Mutual Understanding


IN ONE OF photojournalist Margaret Bourke-White’s most iconic Depression-era images, a seamless, whitewashed vision of the good life is undercut by a segregated breadline. Tightly composed, the picture almost stages a return of the repressed, as material casualties of “the American Way” buttress—but also contravene—the billboard’s sanguine promise. Bourke-White’s irony is acerbic, condensed, and at the same time capacious; as art historian John Tagg points out, the absurdity of the background graphic’s “cynical corporate jingoism” rises to the level of kitsch, taking on the role of “fall guy, of comic stooge” when faced with the living effects of endemic racism and poverty. Divorced from its original context (the pages of Life magazine), the point-blank messaging of Bourke-White’s photograph and its easy application to chronic social ills can obscure its immediate historical circumstances.

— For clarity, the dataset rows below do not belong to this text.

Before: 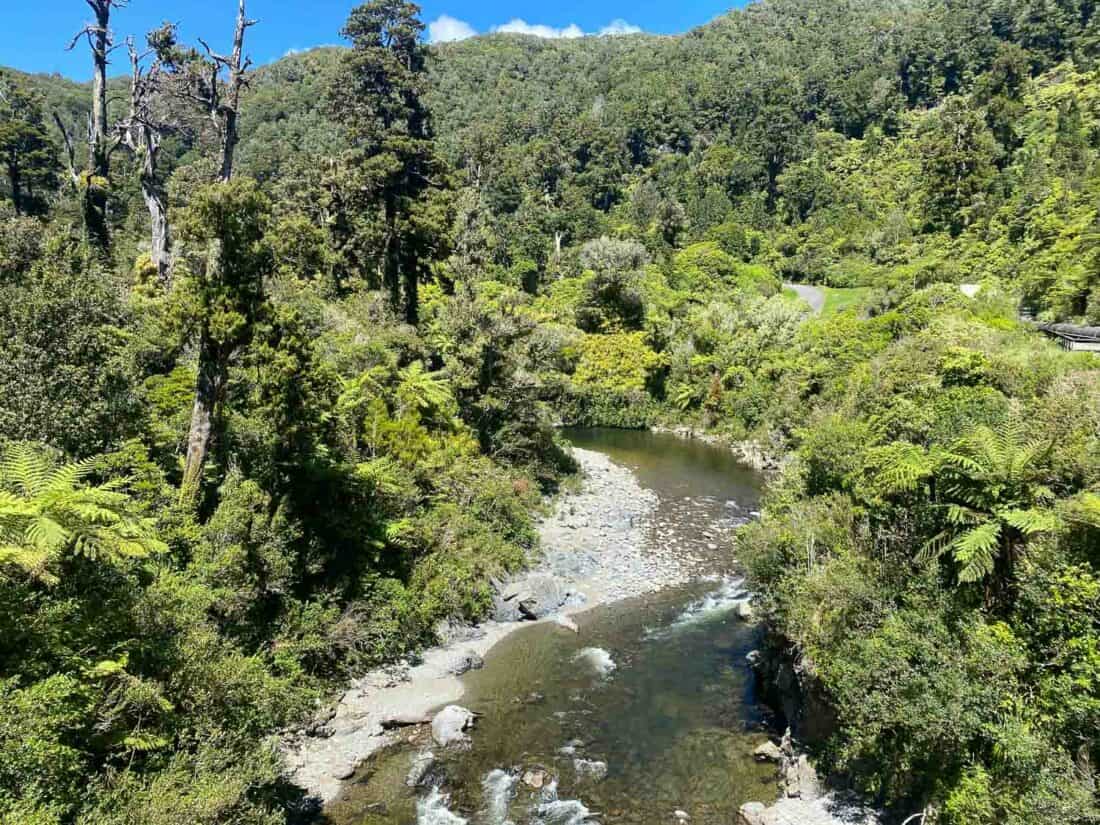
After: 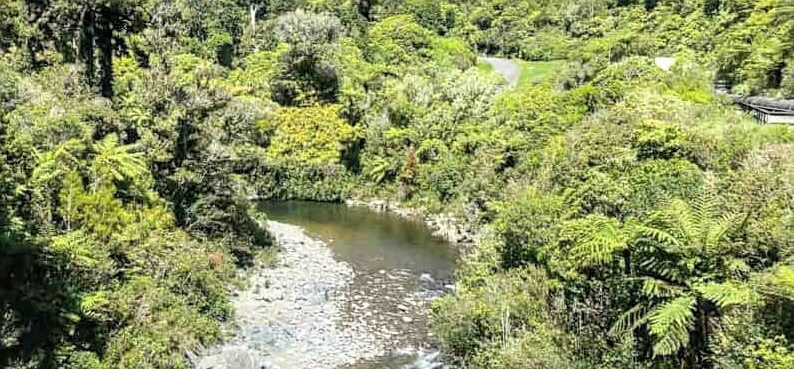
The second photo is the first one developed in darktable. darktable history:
sharpen: amount 0.21
crop and rotate: left 27.73%, top 27.518%, bottom 27.748%
local contrast: detail 130%
contrast brightness saturation: brightness 0.14
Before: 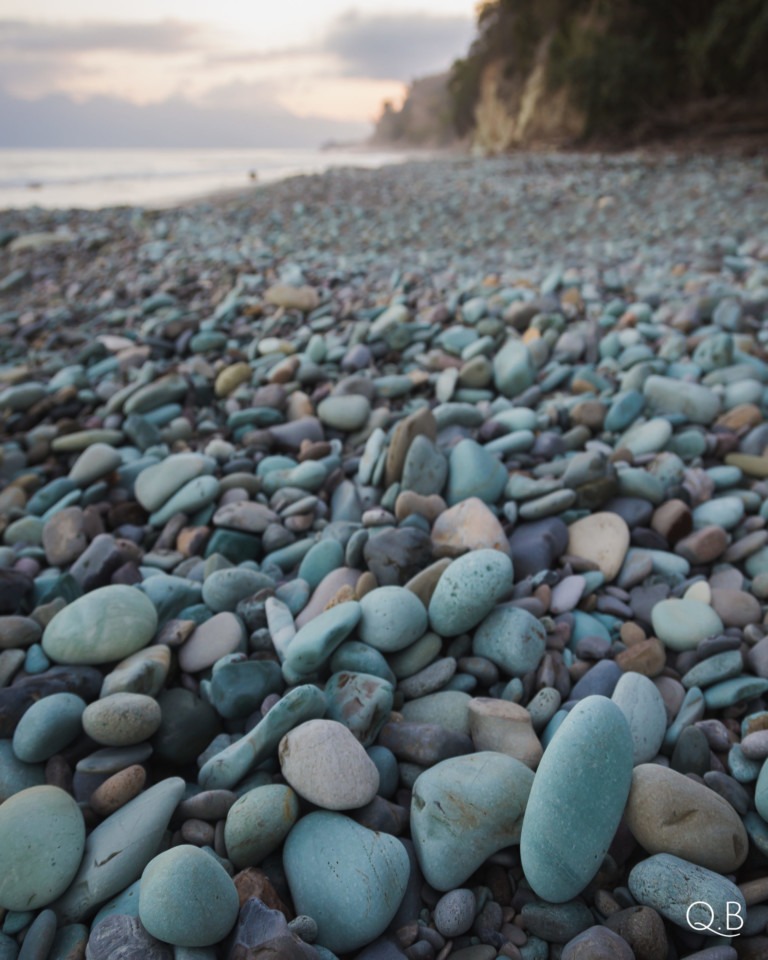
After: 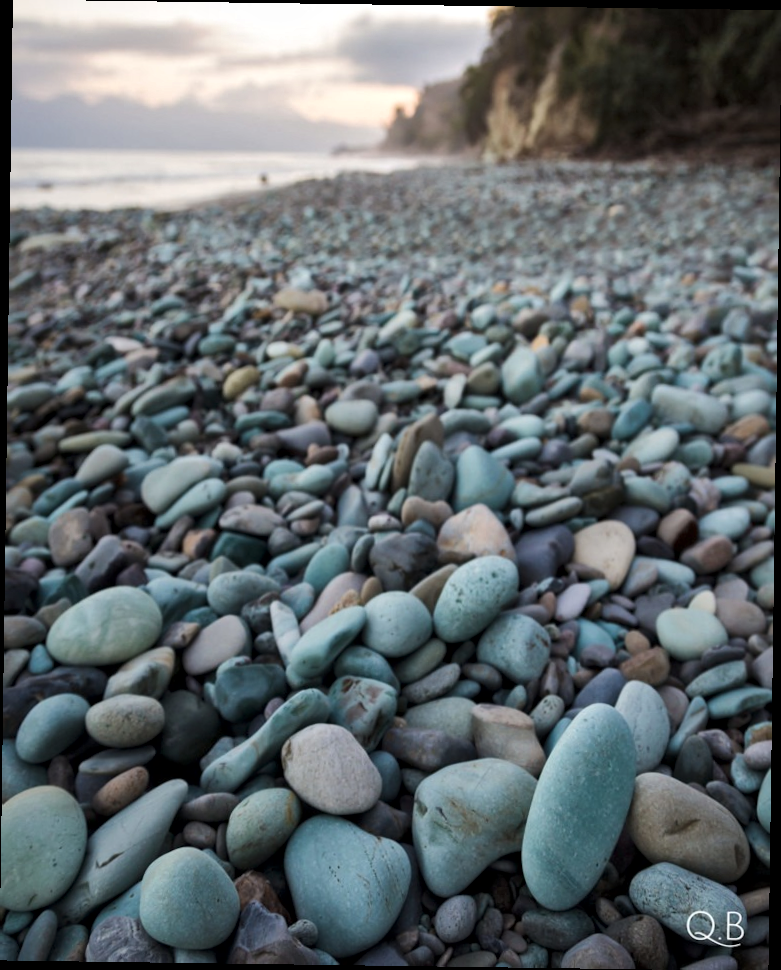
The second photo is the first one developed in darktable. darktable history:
rotate and perspective: rotation 0.8°, automatic cropping off
levels: levels [0.016, 0.492, 0.969]
local contrast: mode bilateral grid, contrast 20, coarseness 20, detail 150%, midtone range 0.2
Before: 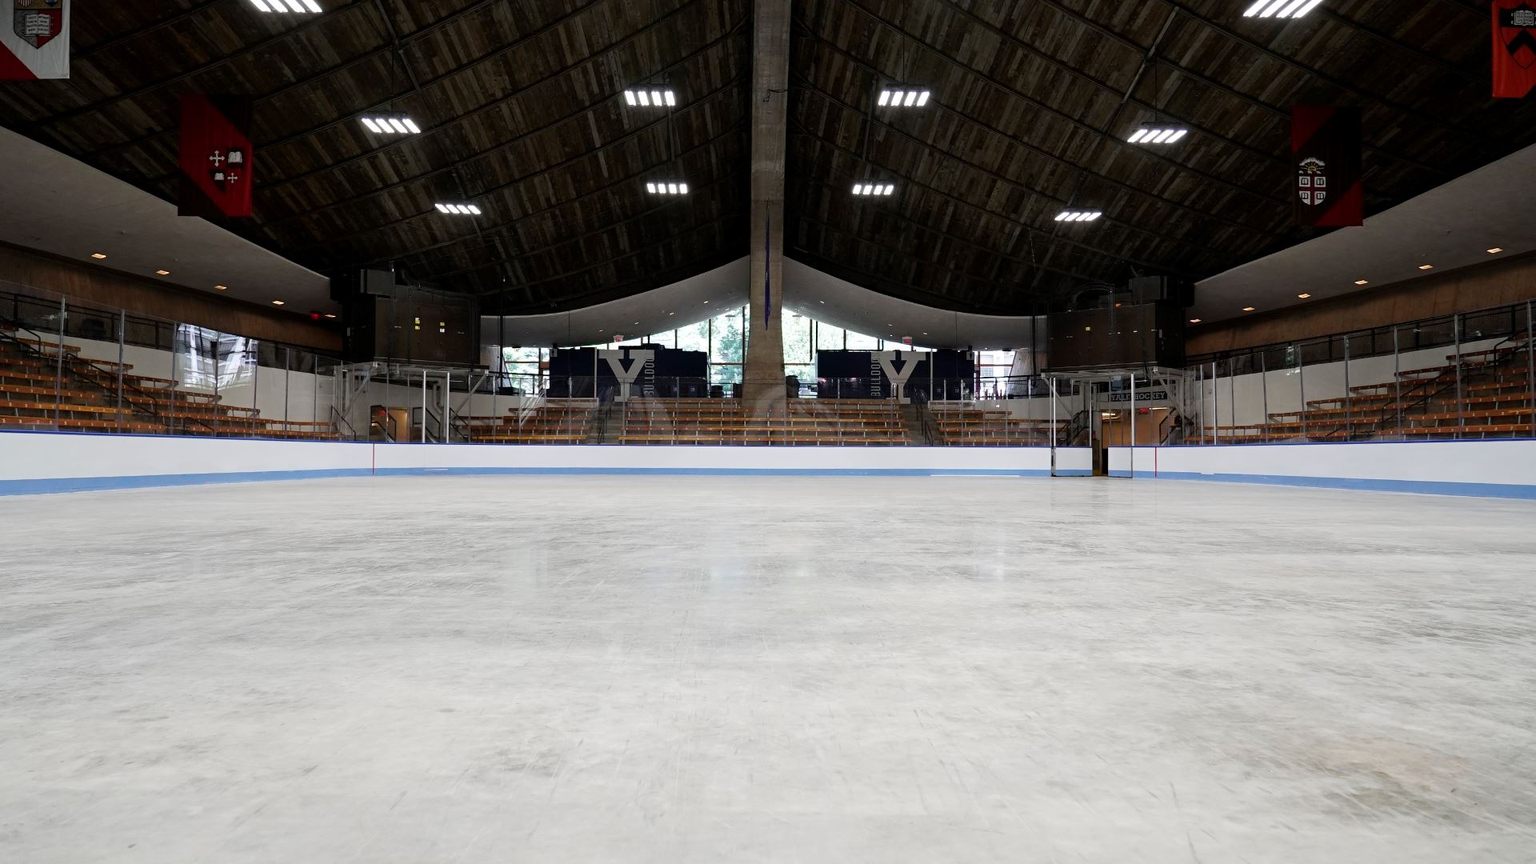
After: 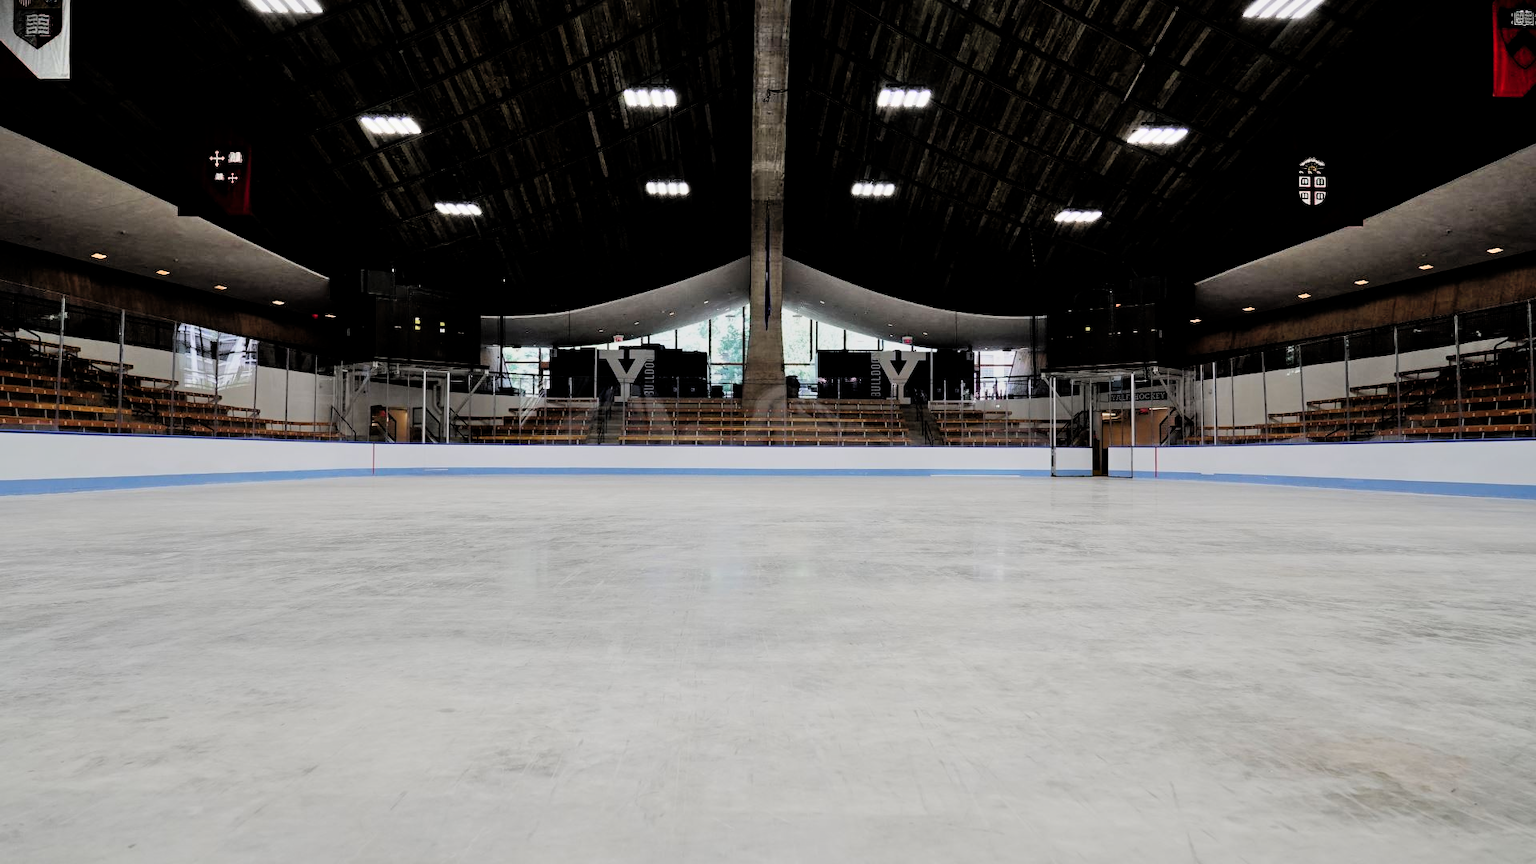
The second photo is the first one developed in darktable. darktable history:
shadows and highlights: shadows 51.82, highlights -28.68, soften with gaussian
filmic rgb: black relative exposure -7.73 EV, white relative exposure 4.38 EV, target black luminance 0%, hardness 3.75, latitude 50.78%, contrast 1.068, highlights saturation mix 8.69%, shadows ↔ highlights balance -0.215%, add noise in highlights 0.001, preserve chrominance luminance Y, color science v3 (2019), use custom middle-gray values true, contrast in highlights soft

A contemporary viewer might interpret the breadline vis-à-vis the general economic distress of the 1930s, but the food insecurity on evidence also issues from a more specific event.

In 1937, a monumental flood swept the Ohio Valley, killing hundreds, displacing a million, and destroying billions of dollars of property (adjusted for inflation). Taken in a Black neighborhood in Louisville, Kentucky, Bourke-White’s image shows residents waiting for aid, likely from a large charitable organization like the Red Cross, local volunteers, or the federal relief workers from the Works Progress Administration (the “Shock Troops of the Disaster,” as a 1939 newsreel dubbed them) who were deployed en masse to the region. Tagg points out that the billboard is not just tone-deaf advertising, but in fact literal propaganda funded by the National Association of Manufacturers.1 In the ’30s, the group had positioned itself in opposition to not only organized labor, but also New Deal regulatory agencies, and wielded a public relations campaign to promote free industry against “misinformation” spread by “selfish groups, including labor, the socialistic-minded and the radical.”2 As such, Bourke-White’s photograph encapsulates historically particular ideological conflicts, not only between free-market patriotism and the lived reality of dispossession, hegemonic whiteness and those steamrolled by its over-representation—but also between an active welfare state and capital’s attempts to suppress it.